This study identified paxillin as an activity-dependent nuclear regulator of alternative splicing during the postnatal critical period. It established a mechanistic link between synaptic activity, paxillin S119 phosphorylation, and critical-period splicing programs required for neural plasticity.

This work showed that ECM29/proteasome-dependent antigen generation in CNS-resident neuroglia helps shape the self-antigen landscape and promotes regulatory T cell activation. It extended my proteostasis research into CNS immune tolerance and neuroimmune regulation.

This study demonstrated that paxillin and drebrin form a softness-dependent module that mediates BDNF-induced force transduction and growth cone turning in soft brain-like environments. I led the project concept and integrated the mechanobiology, imaging, and developmental analyses.

This work showed that ECM29-dependent proteasome localization regulates local NKCC1 abundance, the timing of the excitatory-to-inhibitory GABA switch, and neuronal excitability during development. It extended my proteasome program from axon biology to functional circuit maturation.

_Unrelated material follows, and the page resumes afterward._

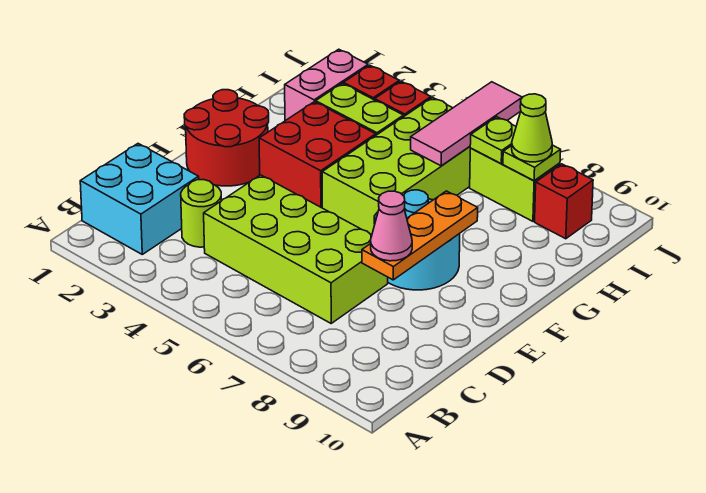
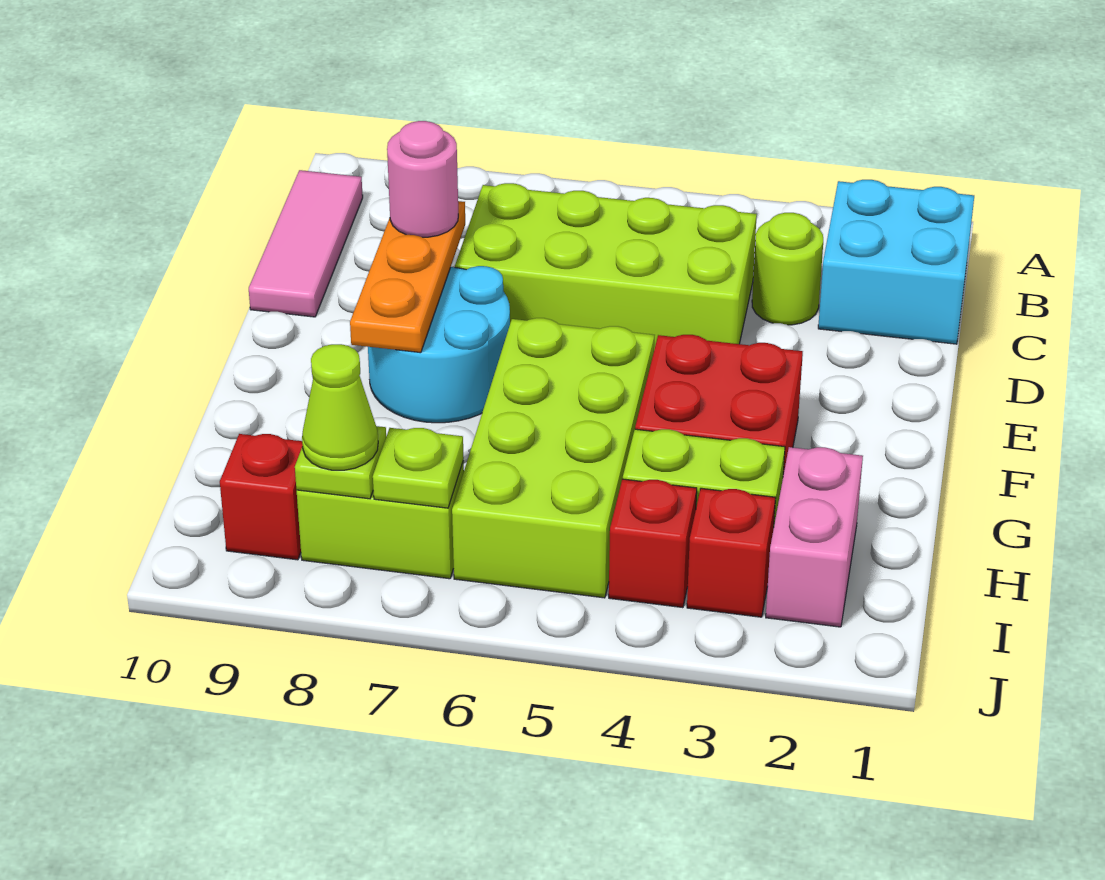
pink 1x1 cone [371,191,412,261] -> pink 1x1 round brick [387,121,458,237]
red 2x2 round brick [184,90,269,186] -> none
pink 1x3 tile [411,82,522,166] -> pink 1x3 tile moved to [249,170,363,317]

This study identified a neuronal paxillin mechanism adapted to soft, brain-like mechanical environments and showed that paxillin promotes neurite initiation through interaction with the endocytic machinery. It established neuronal mechanobiology as a major direction of my independent research program.

This study identified ECM29 as a key adaptor linking proteasomes to long-range transport in developing neurons and showed that stage-dependent proteasome positioning contributes directly to axon development. It established the proteasome-distribution program as a major axis of my laboratory.